In “WEIGHT,” Abstract reflects on his past. He raps, “And I was pressed because my shorty gave me cold signs… And she was mad ‘cause I never wanna show her off (scared) / And every time she took her bra off my dick would get soft / I thought I had a problem, kept my head inside a pillow screaming,” detailing struggles with his sexuality.
“DISTRICT” goes hard from the very beginning. The production is deliciously bazaar with violins, manipulated video game sound effects, distorted vocals and police sirens. The song is fascinating as it jumps around in an unpredictable manner, changing with the appearance of each member.
“TAPE” is somber as the members take turns rapping about their inner battles. JOBA comments on his own insecurities, saying “All my life I’ve felt inadequate / And through the years I’ve dealt with / Tragedy after tragedy… I’ve come to expect my expectations aren’t true / But I’m a master at believing my lies.” Champion, in his verse, mentions feeling like he’s not able to voice his “pains” due to his success, as people will always answer him with “you lucky where you at,” and “quit complaining ‘bout all that.” McLennon raps about his experience with mental illness, with lines “Brain disease, parasite, eating me from inside / Emotions bleed, I can’t believe / How I’m slipping through the night.” String instruments bring the song to an emotional ending.
“J’OUVERT” calls out the pressures of fame. The music video for the song, filmed with infrared thermography like the album cover, was released on Sept. 20. It opens with Champion’s low drawl. JOBA takes on his signature psychotic persona during the second verse and begins what becomes a crescendo of words, with lyrics “Couldn’t last a day inside my head / That’s why I did the drugs I did… Pray for peace with a knife in my head / Speak my piece like a gun to my head.” Wood takes the third verse and raps, “Fans with cameras in the bathroom, man that’s difficult / I just wanna smoke a Backwoods by my lovely self.”
“HONEY” is epically bouncy and changes tone halfway through. The song samples Beyoncé’s “Dance for You.” Her velvety vocals transport listeners into a remix of “BUMP,” from “SATURATION.”
“SAN MARCOS,” named after the city in Texas where the band was formed, feels sentimental and bittersweet. JOBA, with his voice distorted, sings, “Suicidal thoughts, but I won’t do it / Take that how you want, it’s important I admit /… I know that I’m selfish, do my best to be selfless.” The hopeful singing of the London Community Gospel Choir closes the song, with harmonies of “I want more out of life than this.”
“TONYA,” named after Tonya Harding, debuted on “The Tonight Show” on June 20 in the group’s first public appearance following the Vann scandal.

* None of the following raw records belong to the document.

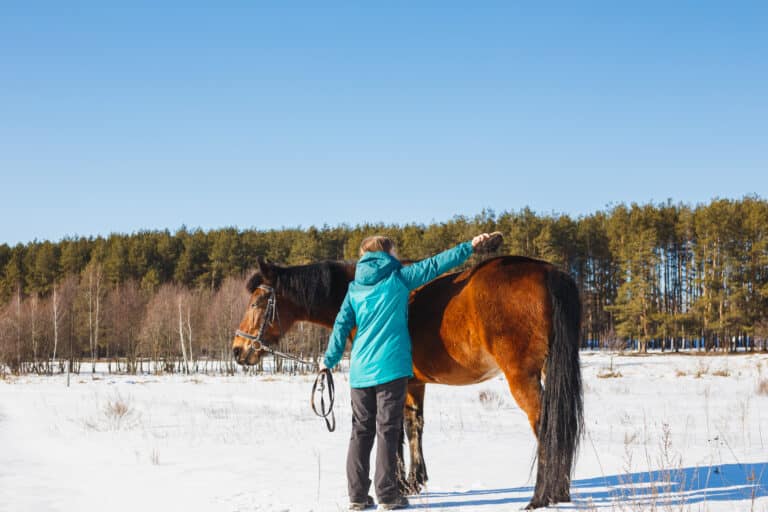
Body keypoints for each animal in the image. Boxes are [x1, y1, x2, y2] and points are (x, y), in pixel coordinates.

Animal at [231, 253, 583, 509]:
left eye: (258, 302)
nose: (238, 350)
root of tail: (547, 271)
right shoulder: (414, 383)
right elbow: (415, 427)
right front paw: (415, 481)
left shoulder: (396, 382)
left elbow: (396, 430)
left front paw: (398, 485)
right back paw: (560, 492)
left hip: (521, 376)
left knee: (545, 425)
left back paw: (540, 497)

Harding’s story mirrors that of BROCKHAMPTON, as she was a famous figure skater who broke records and became a household name before her ex-husband went behind her back to injure her competitor, Nancy Kerrigan – an action that would sabotage Harding’s career and cause the public to forget her accomplishments. After the loss of a pivotal member, BROCKHAMPTON felt as though their careers would be marked by the actions of Vann. The song, featuring vocals from serpentwithfeet, is nothing short of heartbreaking and feels like the band’s way of addressing their own feelings about everything.
“FABRIC” follows the same theme. Abstract raps about BROCKHAMPTON releasing three albums in one year without being signed to a label. However, BBC only covered their story “when it came down to controversy.” The song ends with a brief silence, followed by the beating of a drum and the words, “These are the best years of our lives.” This foreshadows future releases, since “iridescence” is part of BROCKHAMPTON’s next trilogy, entitled “The Best Years of Our Lives.”
“Iridescence,” with its seamless transitions and diverse sounds, feels like a story that can only be told when listened from start to finish. It’s the tale of a band overcoming the loss of a member, growing together as individuals and proving that it will continue on, stronger than ever before.